** Opening EXCERPTED PASSAGE block **
# Rosey, Annabelle and Sabatina's waiting room



## AncientBlue (Dec 21, 2014)

I may be a little early here but I'm really getting really nervous and excited for the kids to get here.
Rosey is due Dec 7 - 12. Annabelle is due Dec 15 - 20. Sabatina is due Jan 27 - Feb 1. The first date is their 145 day and the last is their 150.
Rosey is the gray and white.
Annabelle is all white.
Sabatina is black and white.

Any guesses on how many each are carrying? 

I'm guessing Rosey - 2, Annabelle - 4 and Sabatina - 1.


----------



## ksalvagno (Oct 6, 2009)

Good luck!


----------



## AncientBlue (Dec 21, 2014)

When should udders start filling? I mean how many days bread on average?


----------



## gegegoatgirl2698 (Feb 1, 2014)

Usually they start filling 4-6 weeks before they kid but sometimes does will bag up way before that or not bag up until kids hit the ground. They like to keep us on our toes  Your girls are very pretty! What does the buck look like?


----------



## groovyoldlady (Jul 21, 2011)

Ohhh. So many babies coming for you. You are going to have a fun Christmas season!!! I am thinking 2 babies each...So 6 little snugglers. (Noisy, HUNGRY little snugglers!)


----------



## toth boer goats (Jul 20, 2008)

Good advice and questions.

Your girls are nice, happy kidding.


----------



## AncientBlue (Dec 21, 2014)

This is Smokey, the buck in question.


----------



## dreamacresfarm2 (May 10, 2014)

I like your buck and your does.


----------



## AncientBlue (Dec 21, 2014)

Now we're getting really nervous. Hubby has cleared out part of his workshop for our goats to birth in and is now ready to build me a proper barn. lol I can't wait. Although, I'm sure Rosey will kid long before the new barn is completed. 
Would someone please give me some links to articles on the early signs of labor? Hubby has asked me and I'm not really sure but I know they start talking to their bellies.


----------



## arjuna (Oct 24, 2015)

Hey there our girls are due around the same time - very exciting! Someone gave me this link the other day pretty helpful! 
http://www.cornerstonefarm.net/kidding.html


----------



## AncientBlue (Dec 21, 2014)

Annabelle has bagged up really nicely and Rosey has started to as well. Rosey is due before Annabelle. Sabatina hasn't started bagging up yet but she isn't due until late January early February. Her teats are so stinkin' small I have no idea how I'm going to milk her. She's like a goat bra size AAA.


----------



## Alleysalley02 (Jun 25, 2015)

2, 2 and 3 tell us and post pics when the arrive!


----------



## AncientBlue (Dec 21, 2014)

Rosey will be at day 143 on Saturday which is the day of my daughter's Air Force acceptance party. This could get interesting if our first kidding happens when we have 40 - 50 people over for a party. lol  I can see her going into labor right when the guests get here. :laugh:


----------



## Alleysalley02 (Jun 25, 2015)

very interesting can't, if so can't wait to hear about it! :baby::baby::girl::girl:artygroup::boy::boy::laugh::laugh::laugh::laugh:


----------



## Alleysalley02 (Jun 25, 2015)
** Closing EXCERPTED PASSAGE block **
TASK LIST =
(A) In the kidding thread, how many weeks before kidding do udders usually start filling?
(B) Name each distinct username that posts in the kidding thread.
(C) Reproduce word for word the part of the kidding thread starting with "## groovyoldlady (Jul" and going on through "HUNGRY little snugglers!)".
** Opening SOURCE MATERIAL block **
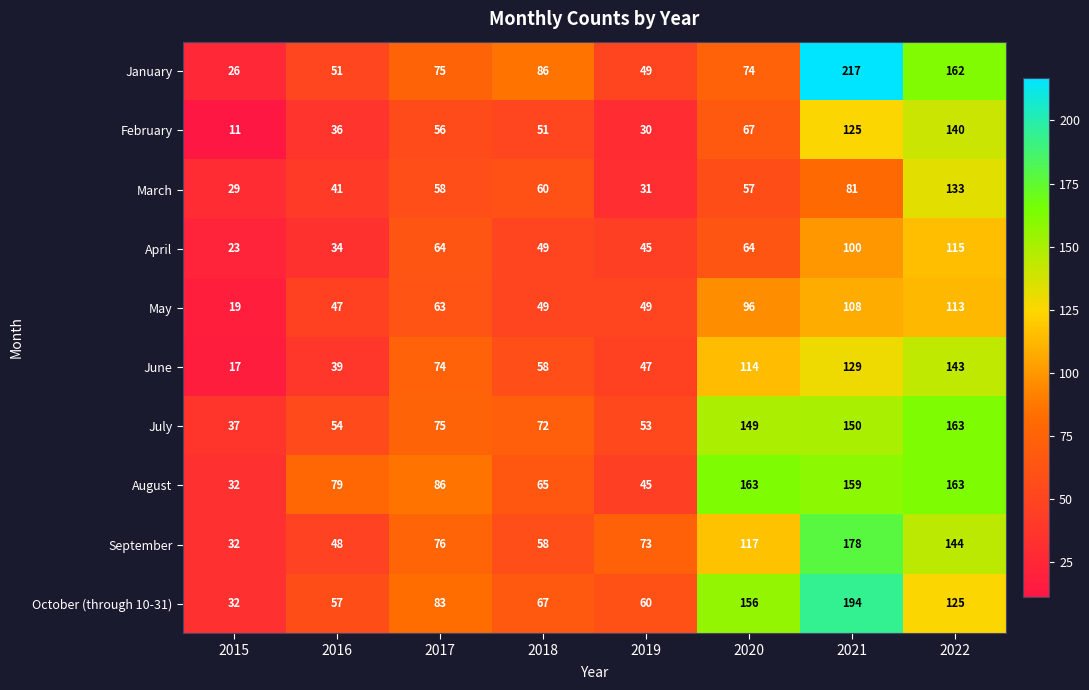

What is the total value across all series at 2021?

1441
** Closing SOURCE MATERIAL block **
** Opening SOURCE MATERIAL block **
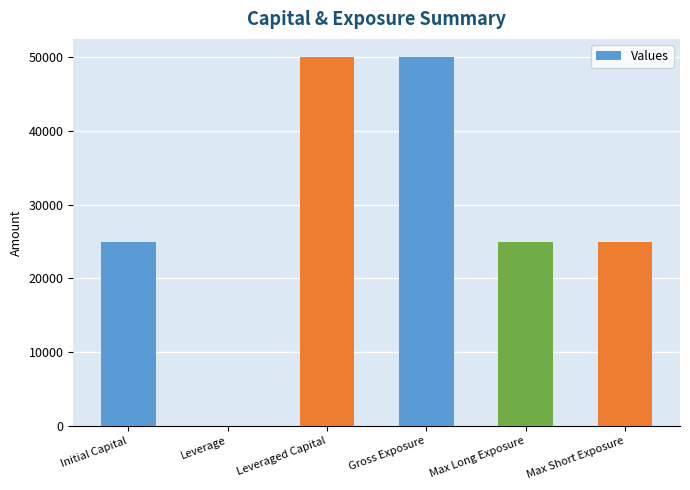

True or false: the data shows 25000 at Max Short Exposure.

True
** Closing SOURCE MATERIAL block **
SOLUTIONS BELOW =
(A) Usually 4-6 weeks before kidding.

(B) AncientBlue, ksalvagno, gegegoatgirl2698, groovyoldlady, toth boer goats, dreamacresfarm2, arjuna, Alleysalley02

(C)
## groovyoldlady (Jul 21, 2011)

Ohhh. So many babies coming for you. You are going to have a fun Christmas season!!! I am thinking 2 babies each...So 6 little snugglers. (Noisy, HUNGRY little snugglers!)